Written task |
Copy every line of the entries below word for word, leaving out the pictures.

Given entries |
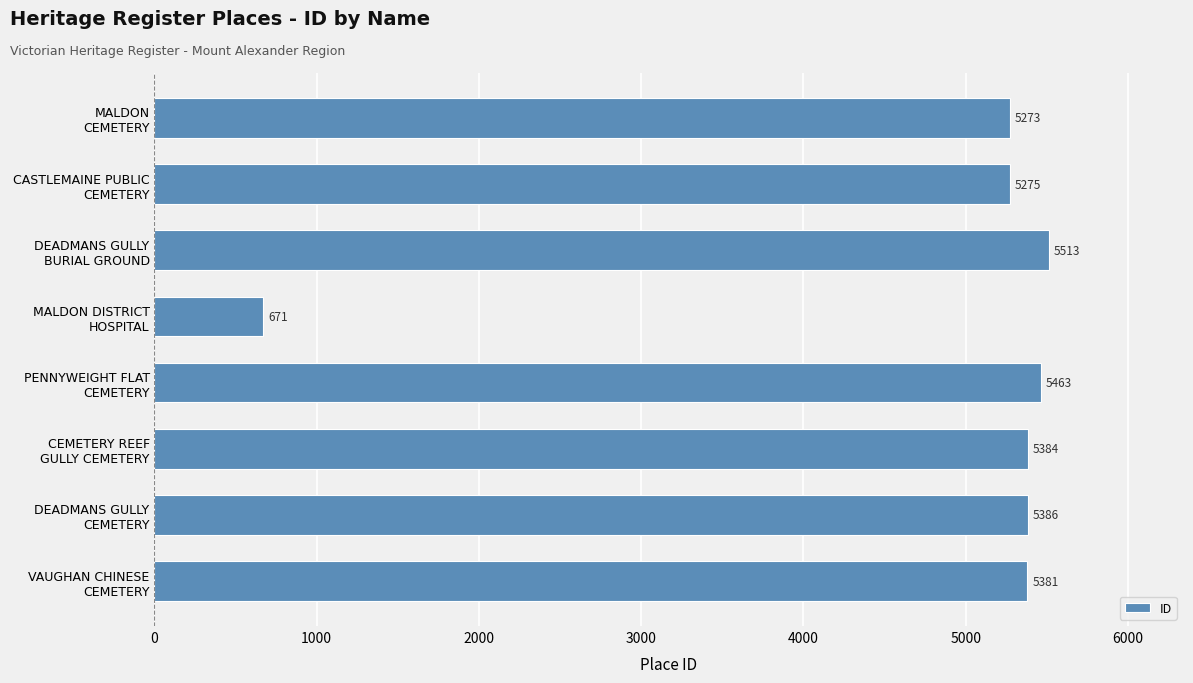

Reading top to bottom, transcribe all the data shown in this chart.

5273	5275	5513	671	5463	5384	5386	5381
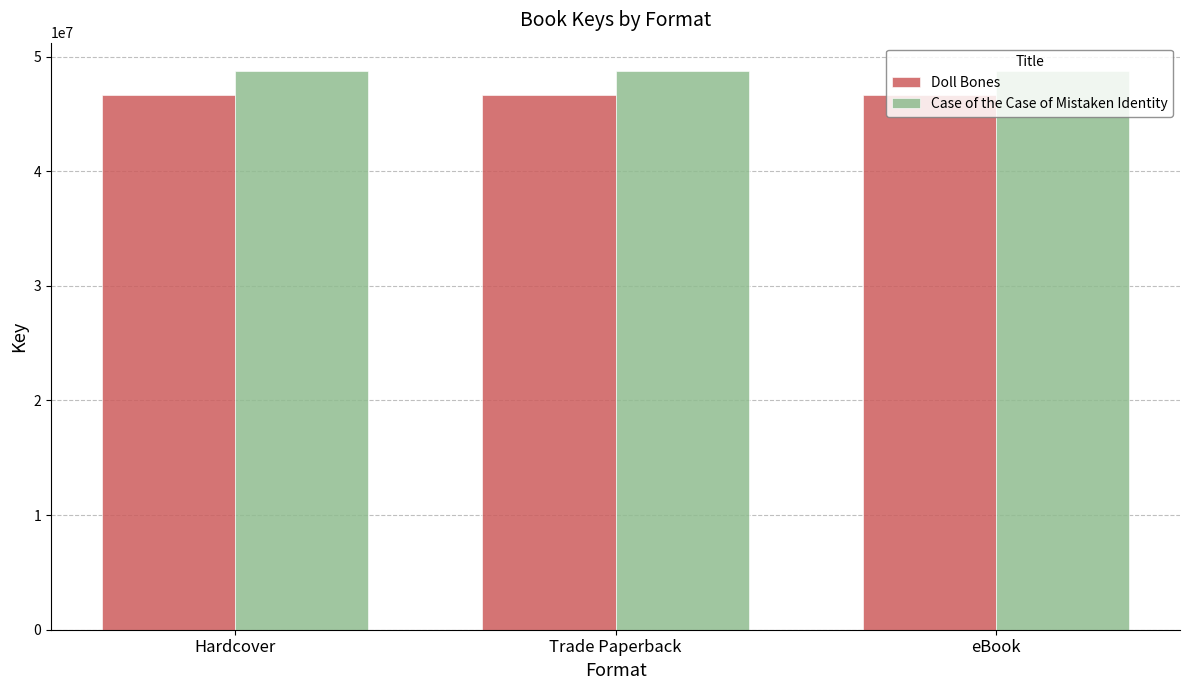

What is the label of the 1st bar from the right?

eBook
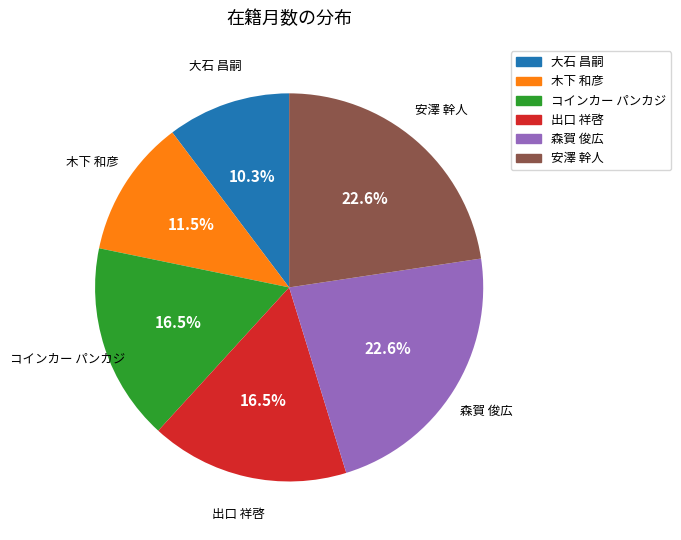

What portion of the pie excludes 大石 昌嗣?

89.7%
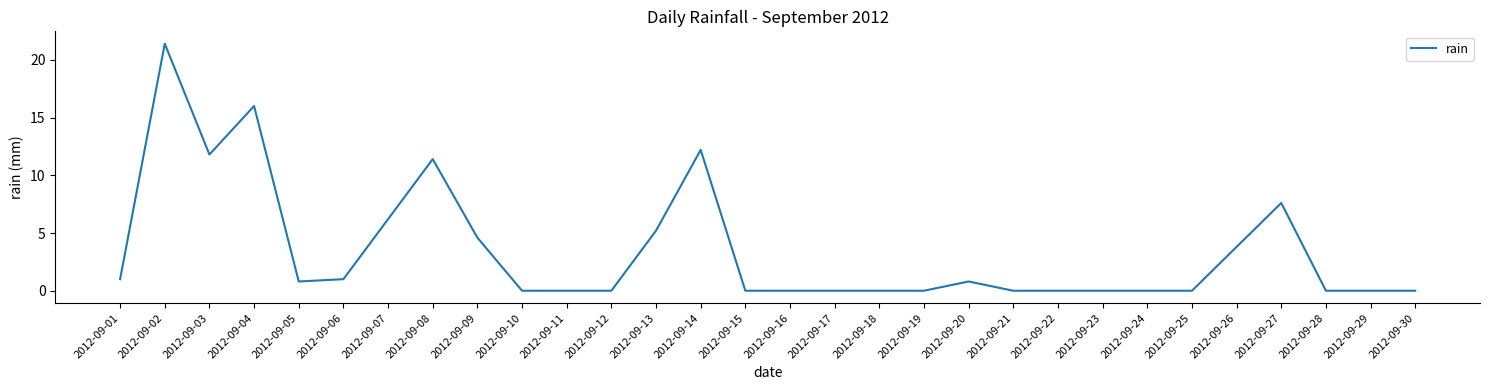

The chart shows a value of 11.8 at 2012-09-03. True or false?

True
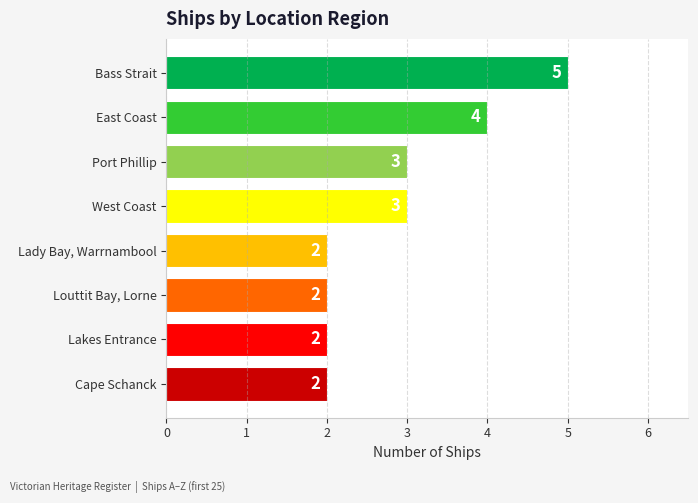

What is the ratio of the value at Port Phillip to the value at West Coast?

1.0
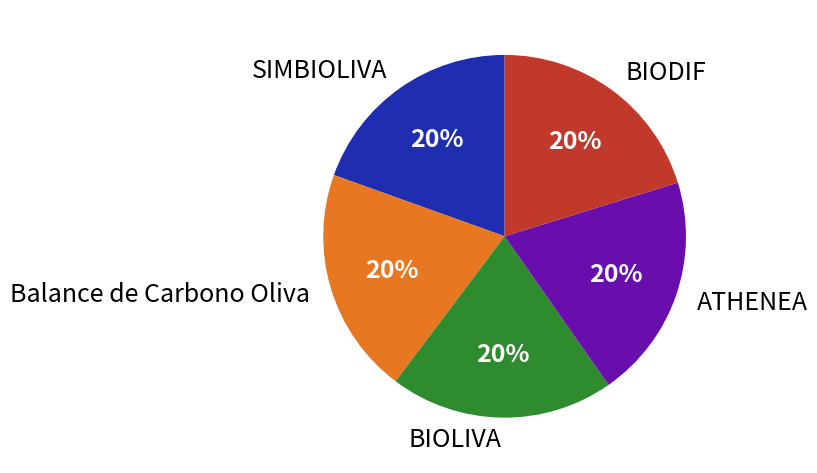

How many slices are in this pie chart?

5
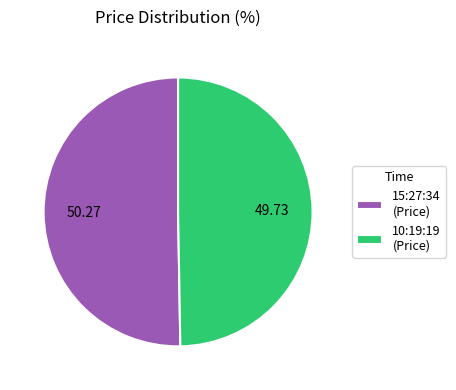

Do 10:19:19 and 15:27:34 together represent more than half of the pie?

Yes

Task answer |
Reading top to bottom, transcribe all the data shown in this chart.

5273	5275	5513	671	5463	5384	5386	5381

What is the label of the 1st bar from the right?

eBook

What portion of the pie excludes 大石 昌嗣?

89.7%

The chart shows a value of 11.8 at 2012-09-03. True or false?

True

What is the ratio of the value at Port Phillip to the value at West Coast?

1.0

How many slices are in this pie chart?

5

Do 10:19:19 and 15:27:34 together represent more than half of the pie?

Yes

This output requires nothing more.